GUBU
An Irish woman's social, political and domestic commentary
Tuesday, October 11, 2005  

Loyalist violence

Here's part one of an excellent essay on the reasons behind loyalist violence in the North. I used to try and rationalise their failure to progress politically on a number of grounds, for instance, that their might feel justified in feeling that Sinn Fein were conning everyone. But when they started attacking the Chinese, I thought, to hell with them. The Chinese are such a hard working, polite, modest people, that anyone who starts hunting them out of their homes must be a complete degenerate.

My Belfast born husband says its quite simple. When he was growing up, the working class Unionists saw certain professions as their's by right. The RUC for example was a safe option. Harland&Wolfe, all the traditional industries. In his Queen's graduating class, the few Catholics went abroad for jobs; all the Prods walked into establishment firms in Belfast. So now, they don't want equality at all. They cannot understand why people that they consider to be their inferiors are "taking their jobs" - the PSNI is just the last straw. The older industries have closed down and the professions have opened up to Catholics. They are simply incandescent with rage that while the working classes unionists may have had little, at least they had more than the catholics. Now they still have little and the Catholics are getting ahead. They are just inarticulate with outrage. They will just have to learn to get educated and earn jobs rather than get them as of right.

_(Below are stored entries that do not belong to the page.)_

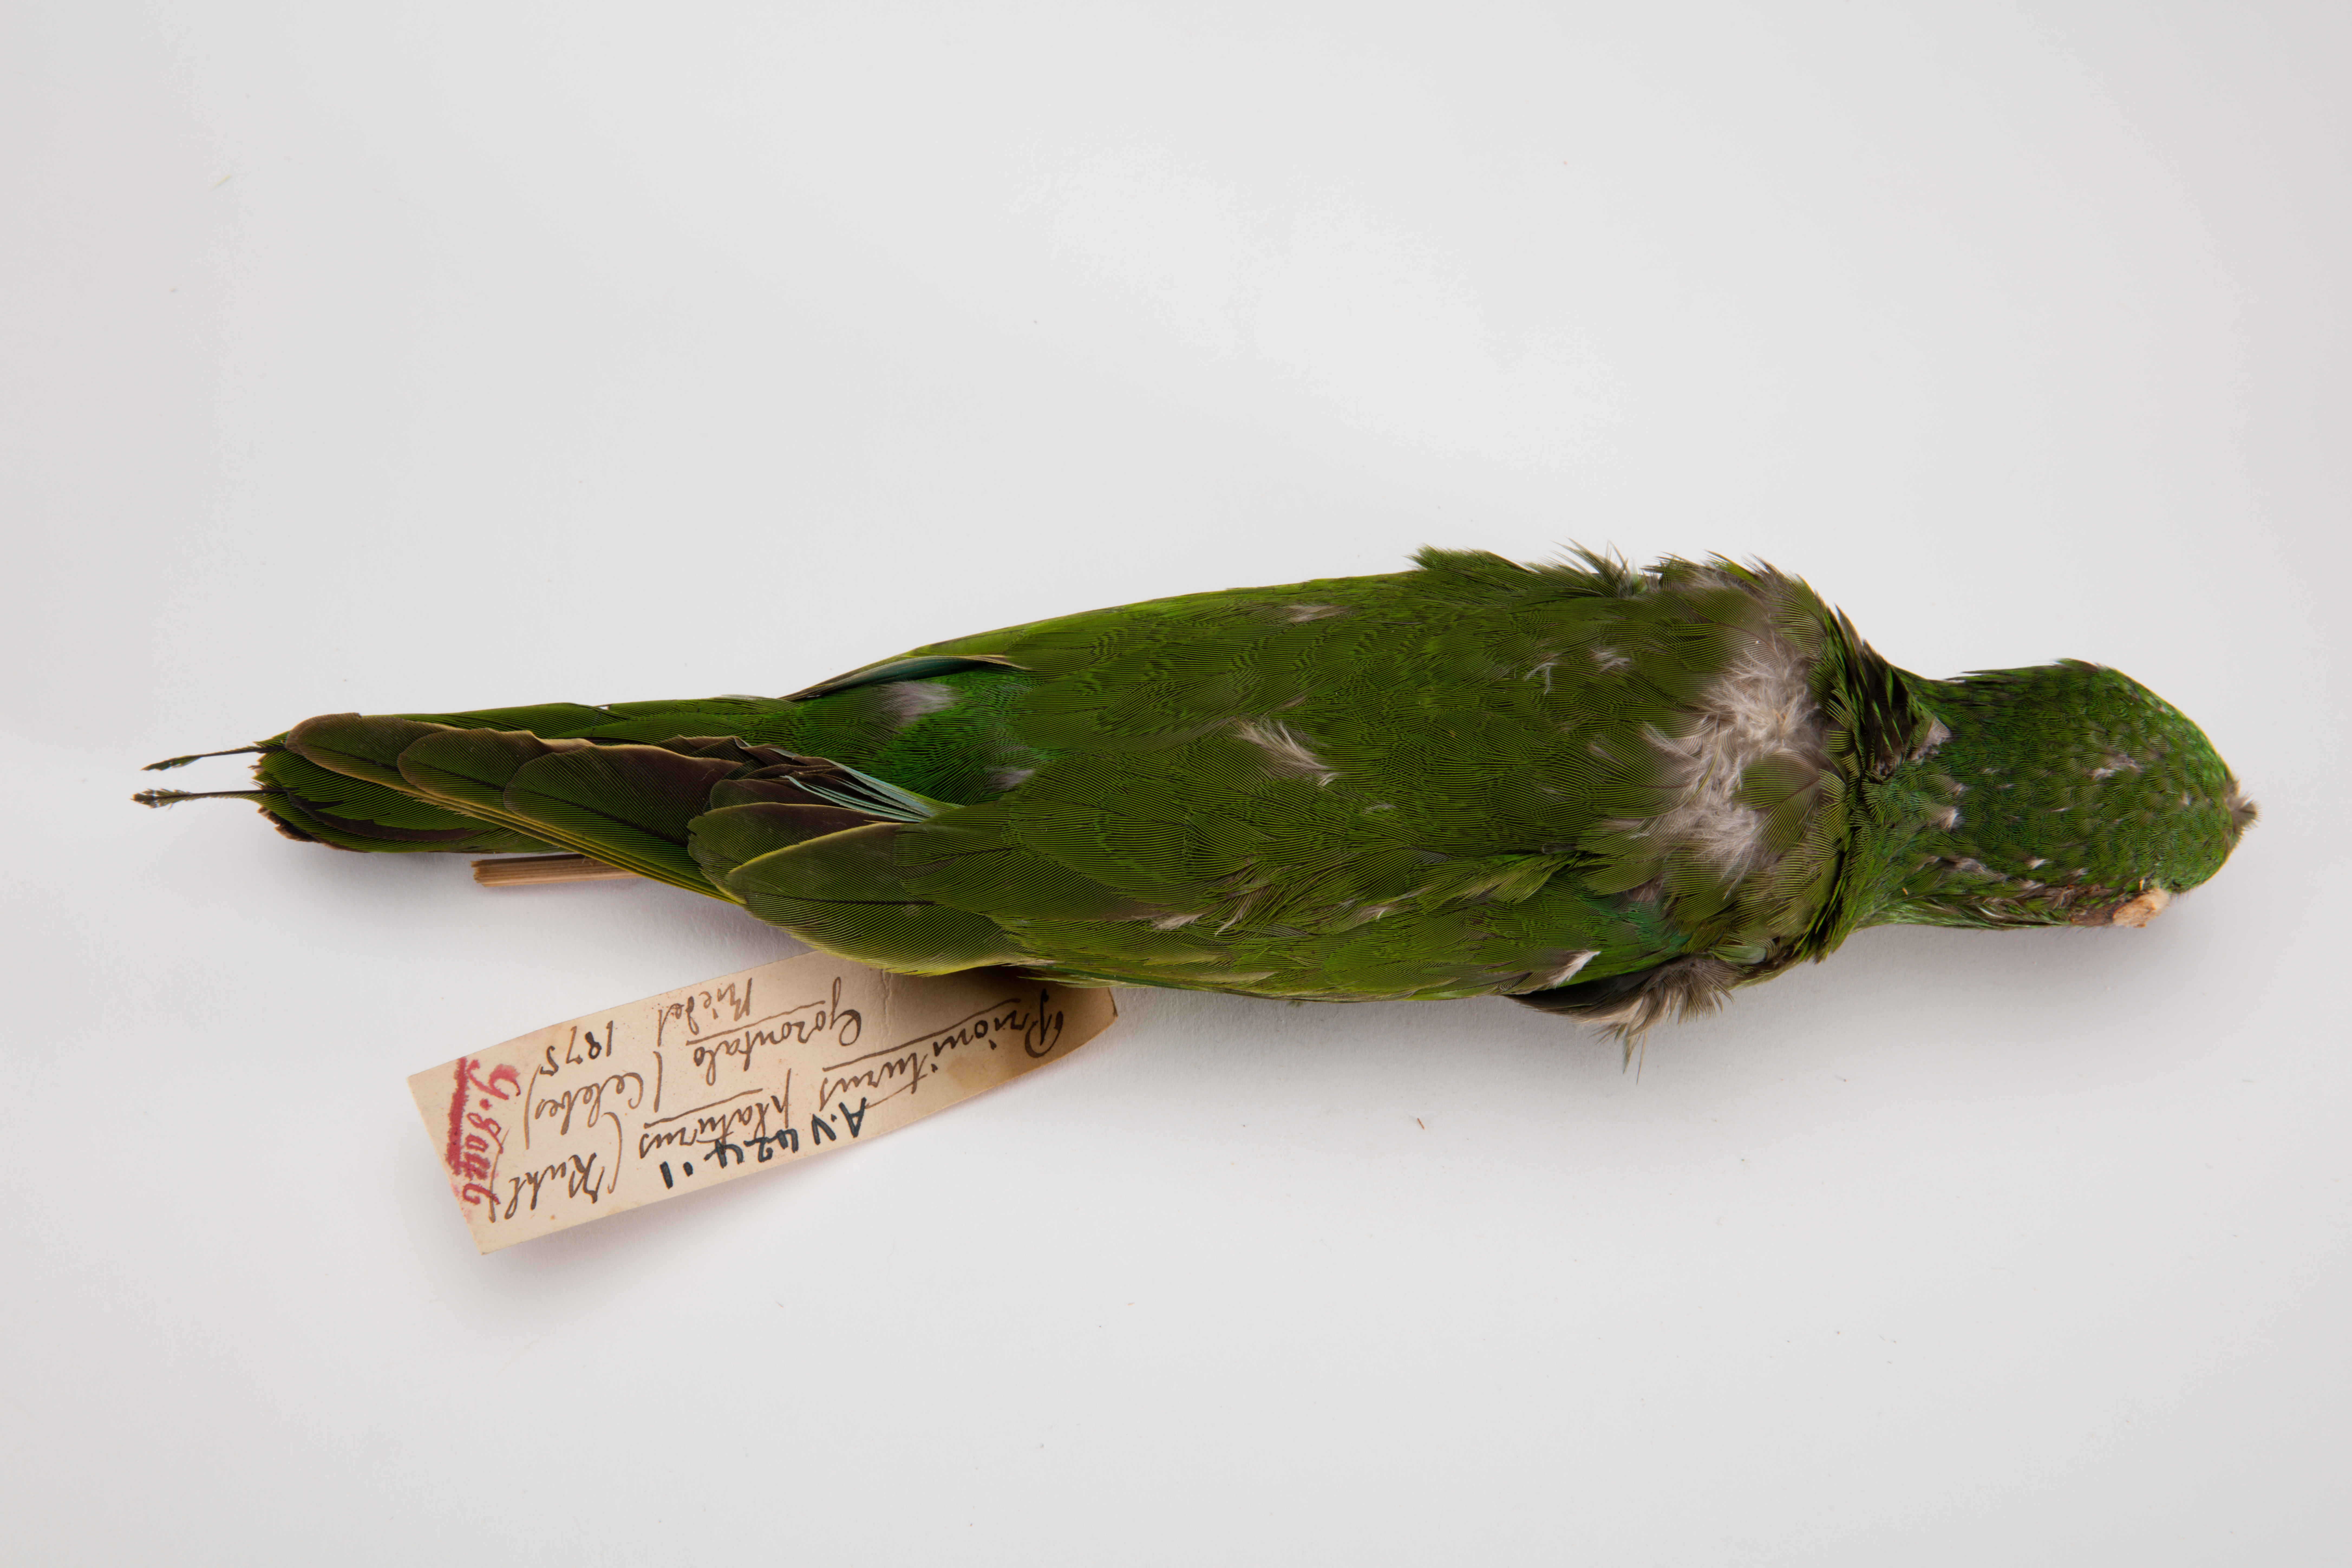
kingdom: Animalia
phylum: Chordata
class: Aves
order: Psittaciformes
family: Psittacidae
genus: Prioniturus
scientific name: Prioniturus platurus
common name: Golden-mantled racket-tail
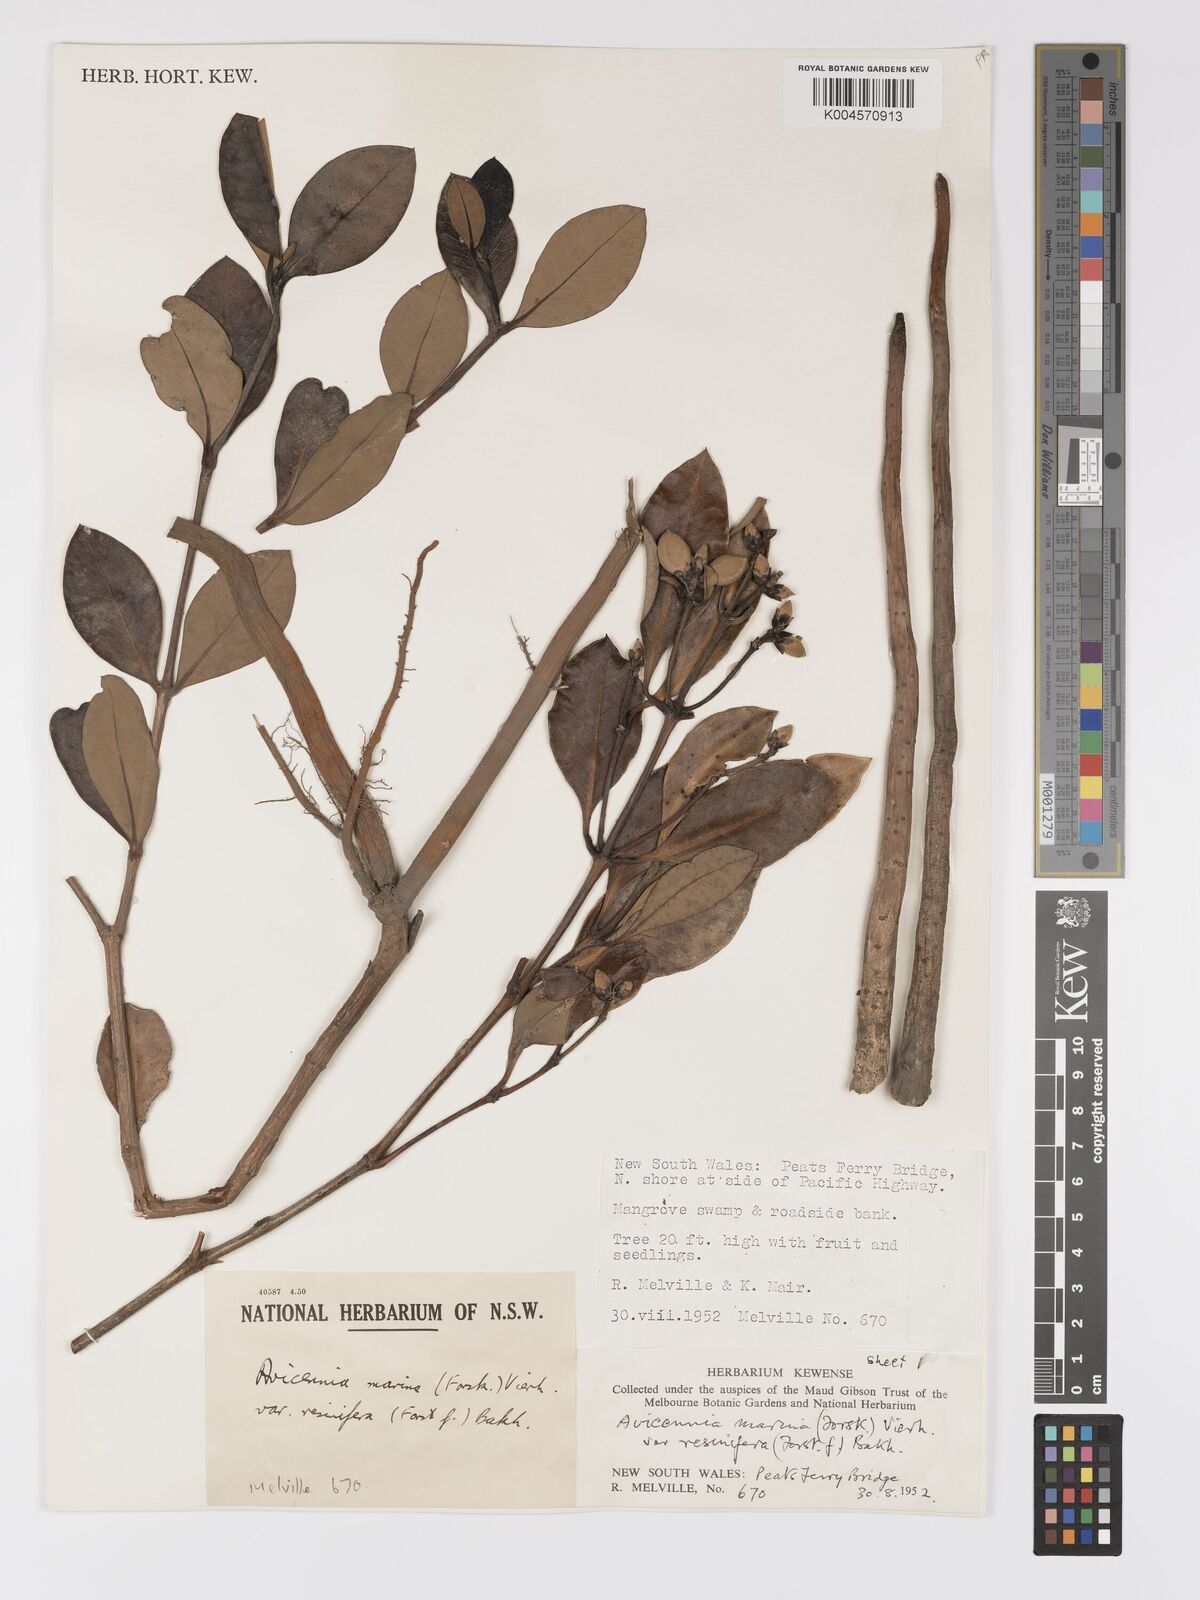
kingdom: Plantae
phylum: Tracheophyta
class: Magnoliopsida
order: Lamiales
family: Acanthaceae
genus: Avicennia
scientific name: Avicennia marina
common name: Gray mangrove
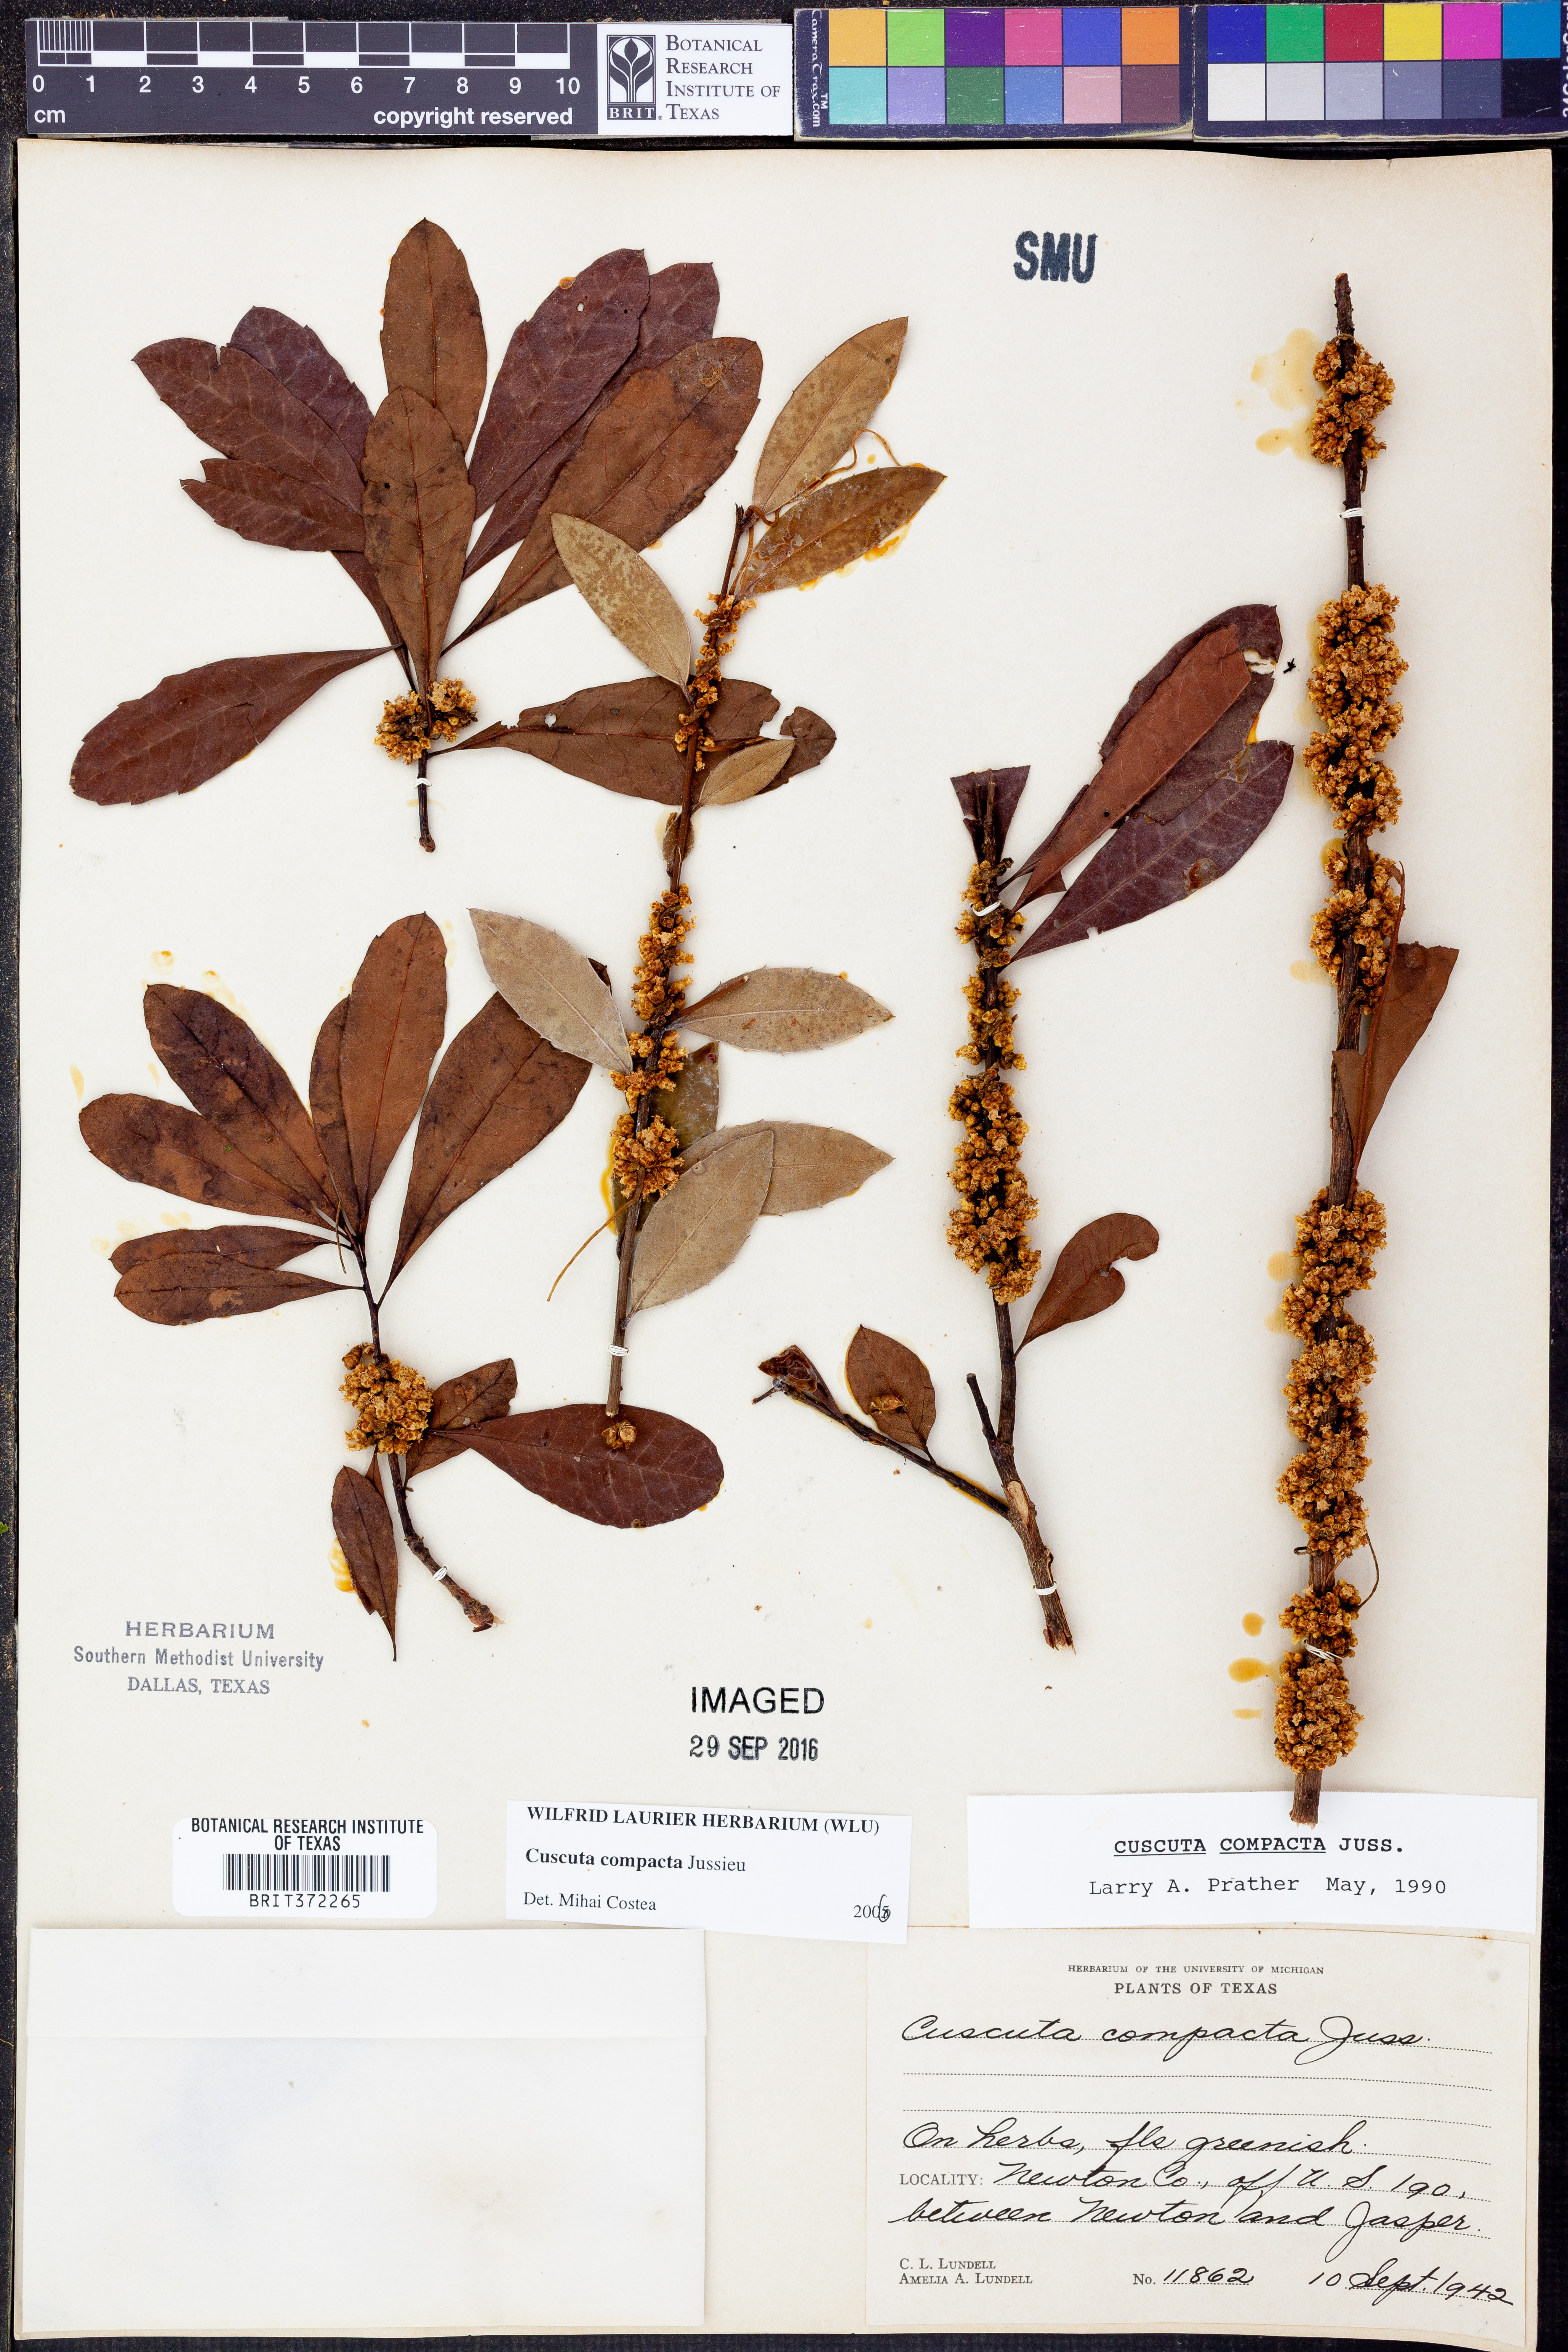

Thanks to P. for the link. Here's some great quotes:

"Belfast, its youth and its working class had a great deal in common with similar cities “across the water”. Many of its characteristic features were shared with English, Scottish and Welsh industrial centres. It was intensely localised, with social networks and loyalties focused on very small, usually densely inhabited urban neighbourhoods.

It was often seen as an anti-educational culture: even more so than was the norm for English or Scottish working-class communities reliant on heavy industry; where the expected post-school route was not to social mobility via education, but to a secure position within the community through apprenticeship in a skilled manual trade."

posted by Sarah | 11:42 1 comments
Comments:
There's been a good deal of bull written by Myers & Co. trying to blame the example of the IRA for the recent Orange Order/Loyalist violence.

As the Colonel surely knows well, there is form for the recent rioting in the Ulster Workers Strike in the '70s (as well as others), which puts a rather large question mark over his motivations in advancing this argument.